FAIRFIELD, Conn. -- Certified teachers attempting to become remedial reading specialists are logging much needed clinical hours while working with Sacred Heart University to teach children how to read.
The university's Student Success Center is at the heart of the Sacred Heart University's Horizons program, according to a statement from the school.
The educators, many of whom are employed by various districts in Connecticut and in need of 60 hours of clinical experience before earning state certification as remedial reading specialists or remedial language arts in literacy teachers, tutor students in grades kindergarten - 12 at the Success Center as part the Book Ends program, the statement said.
Book Ends is a site-based university reading clinic drawing student enrollment from the Horizons program.
Karen Waters, the university's program director for literacy, said the Book Ends and Horizons programs work well together.
“We aligned with their mission,” Waters said. “We thought we could join forces, and we did.”
According to the university's statement, Horizons was founded to address the academic achievement gap that exists between children from struggling and underserved communities and their more affluent peers.
The program has grown over the years and offers children academic help as well as social and emotional enrichment.
“All of our youth, regardless of where they are starting on the socio-economic ladder, need the opportunity to achieve and contribute to our future,” said Jeff Rumpf, executive director of Horizons. “We were looking for places to provide opportunities for our students. We see value in this.”
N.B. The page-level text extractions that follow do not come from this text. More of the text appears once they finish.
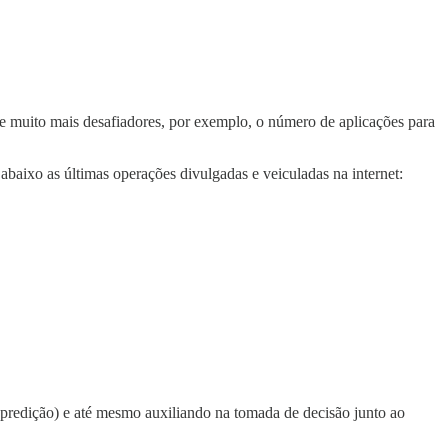
s e muito mais desafiadores, por exemplo, o número de aplicações para
baixo as últimas operações divulgadas e veiculadas na internet:
(predição) e até mesmo auxiliando na tomada de decisão junto ao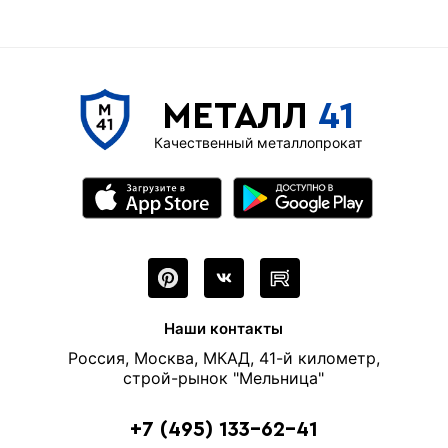
МЕТАЛЛ
41
Качественный металлопрокат
Наши контакты
Россия, Москва, МКАД, 41-й километр,
строй-рынок "Мельница"
+7 (495) 133-62-41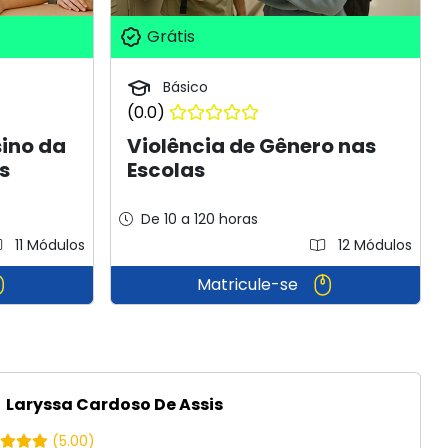
Grátis
Básico
(0.0)
ino da
Violência de Gênero nas
s
Escolas
De 10 a 120 horas
11 Módulos
12 Módulos
Matricule-se
Laryssa Cardoso De Assis
(5.00)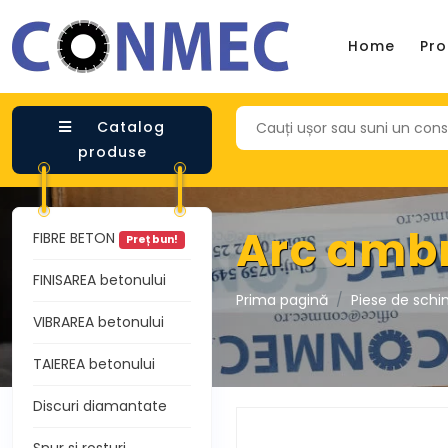
Home
Pr
Catalog
produse
Arc ambr
FIBRE BETON
Preț bun!
FINISAREA betonului
Prima pagină
Piese de sch
VIBRAREA betonului
TAIEREA betonului
Discuri diamantate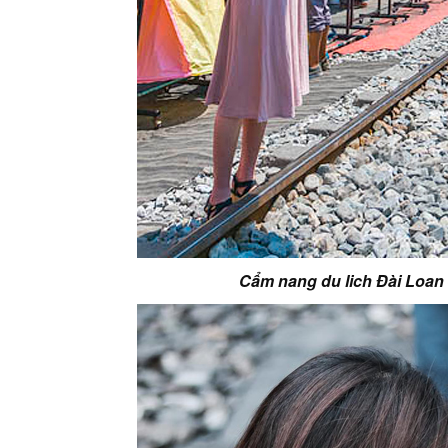
Cẩm nang du lich Đài Loan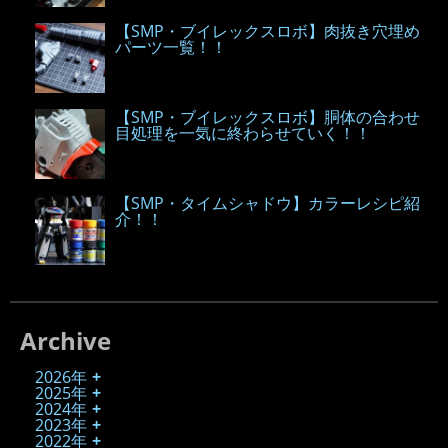
【SMP・ブイレックスロボ】肉抜き穴埋め
パーツ一覧！！
【SMP・ブイレックスロボ】胴体の合わせ
目処理を一気に終わらせていく！！
【SMP・タイムシャドウ】カラーレシピ紹
介！！
Archive
2026年
2025年
2024年
2023年
2022年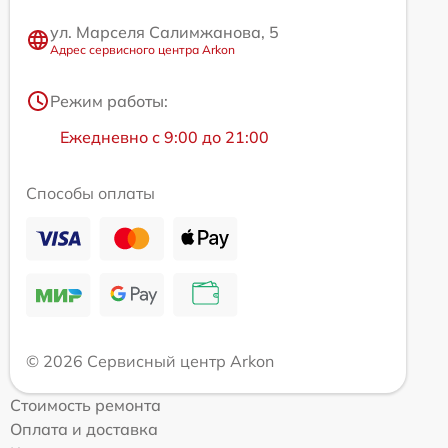
ул. Марселя Салимжанова, 5
Адрес сервисного центра Arkon
Режим работы:
Ежедневно с 9:00 до 21:00
Способы оплаты
© 2026 Сервисный центр Arkon
Стоимость ремонта
Оплата и доставка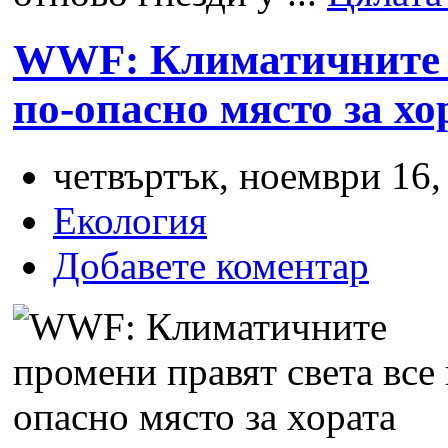
WWF: Климатичните п
по-опасно място за хо
четвъртък, ноември 16,
Екология
Добавете коментар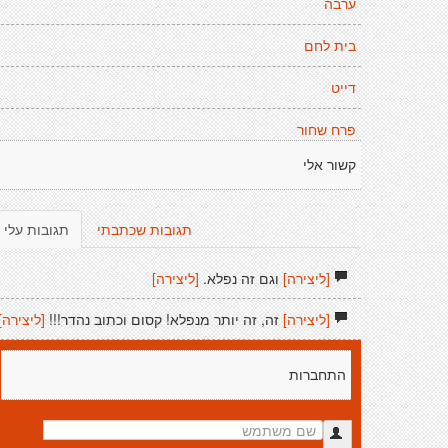
ערבה
בית לחם
דייט
פרח שחור
קשור אלי
תגובות שכתבתי
תגובות עלי
[ליצירה]
וגם זה נפלא.
[ליצירה]
[ליצירה]
זה, זה יותר מנפלא! קסום וכתוב נהדר!!!
[ליצירה]
התחברות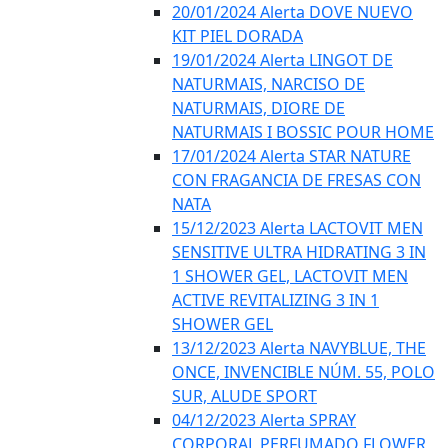
20/01/2024 Alerta DOVE NUEVO
KIT PIEL DORADA
19/01/2024 Alerta LINGOT DE
NATURMAIS, NARCISO DE
NATURMAIS, DIORE DE
NATURMAIS I BOSSIC POUR HOME
17/01/2024 Alerta STAR NATURE
CON FRAGANCIA DE FRESAS CON
NATA
15/12/2023 Alerta LACTOVIT MEN
SENSITIVE ULTRA HIDRATING 3 IN
1 SHOWER GEL, LACTOVIT MEN
ACTIVE REVITALIZING 3 IN 1
SHOWER GEL
13/12/2023 Alerta NAVYBLUE, THE
ONCE, INVENCIBLE NÚM. 55, POLO
SUR, ALUDE SPORT
04/12/2023 Alerta SPRAY
CORPORAL PERFUMADO FLOWER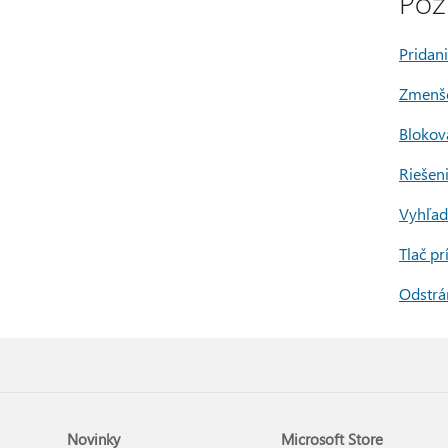
Pozr
Pridan
Zmenše
Blokov
Riešen
Vyhľad
Tlač pr
Odstrá
Novinky
Microsoft Store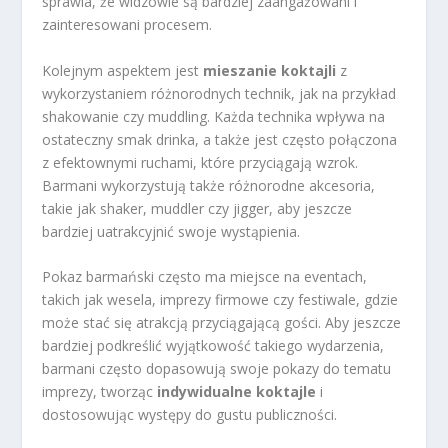
sprawia, że widzowie są bardziej zaangażowani i
zainteresowani procesem.
Kolejnym aspektem jest
mieszanie koktajli
z
wykorzystaniem różnorodnych technik, jak na przykład
shakowanie czy muddling. Każda technika wpływa na
ostateczny smak drinka, a także jest często połączona
z efektownymi ruchami, które przyciągają wzrok.
Barmani wykorzystują także różnorodne akcesoria,
takie jak shaker, muddler czy jigger, aby jeszcze
bardziej uatrakcyjnić swoje wystąpienia.
Pokaz barmański często ma miejsce na eventach,
takich jak wesela, imprezy firmowe czy festiwale, gdzie
może stać się atrakcją przyciągającą gości. Aby jeszcze
bardziej podkreślić wyjątkowość takiego wydarzenia,
barmani często dopasowują swoje pokazy do tematu
imprezy, tworząc
indywidualne koktajle
i
dostosowując występy do gustu publiczności.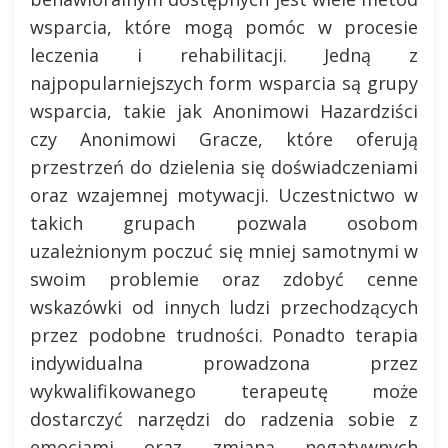
wsparcia, które mogą pomóc w procesie
leczenia i rehabilitacji. Jedną z
najpopularniejszych form wsparcia są grupy
wsparcia, takie jak Anonimowi Hazardziści
czy Anonimowi Gracze, które oferują
przestrzeń do dzielenia się doświadczeniami
oraz wzajemnej motywacji. Uczestnictwo w
takich grupach pozwala osobom
uzależnionym poczuć się mniej samotnymi w
swoim problemie oraz zdobyć cenne
wskazówki od innych ludzi przechodzących
przez podobne trudności. Ponadto terapia
indywidualna prowadzona przez
wykwalifikowanego terapeutę może
dostarczyć narzędzi do radzenia sobie z
emocjami oraz zmianą negatywnych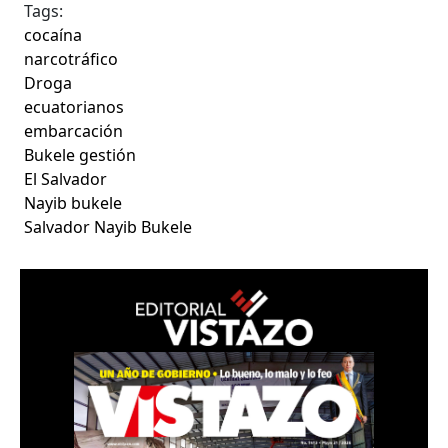
Tags:
cocaína
narcotráfico
Droga
ecuatorianos
embarcación
Bukele gestión
El Salvador
Nayib bukele
Salvador Nayib Bukele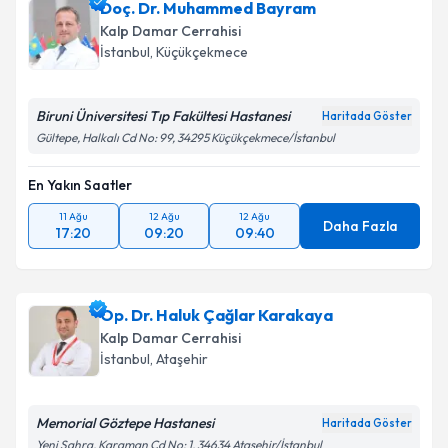
Doç. Dr. Muhammed Bayram
Kalp Damar Cerrahisi
İstanbul
,
Küçükçekmece
Biruni Üniversitesi Tıp Fakültesi Hastanesi
Haritada Göster
Gültepe, Halkalı Cd No: 99, 34295 Küçükçekmece/İstanbul
En Yakın Saatler
11 Ağu
12 Ağu
12 Ağu
Daha Fazla
17:20
09:20
09:40
Op. Dr. Haluk Çağlar Karakaya
Kalp Damar Cerrahisi
İstanbul
,
Ataşehir
Memorial Göztepe Hastanesi
Haritada Göster
Yeni Sahra, Karaman Cd No: 1, 34634 Ataşehir/İstanbul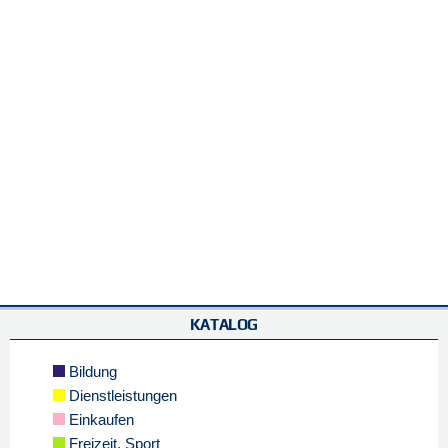
KATALOG
Bildung
Dienstleistungen
Einkaufen
Freizeit, Sport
Each tutor is assigned a student at the beginning of the semester. The tutor then works with the student for 12 weeks. While many children who come into the program are reading one-two years below grade level, the gains made by most children are visible several weeks after the tutoring sessions begin.
“Horizons’ strong education and enrichment programs help students overcome their many challenges and succeed,” Rumpf said. “Sacred Heart is the best place I can imagine to run Horizons; its community of caring students and faculty, along with excellent facilities, make us a leader within the Horizons movement nationwide.
"Together we are not only solving the problems of the inner city, we are developing the future leaders in Bridgeport and beyond.”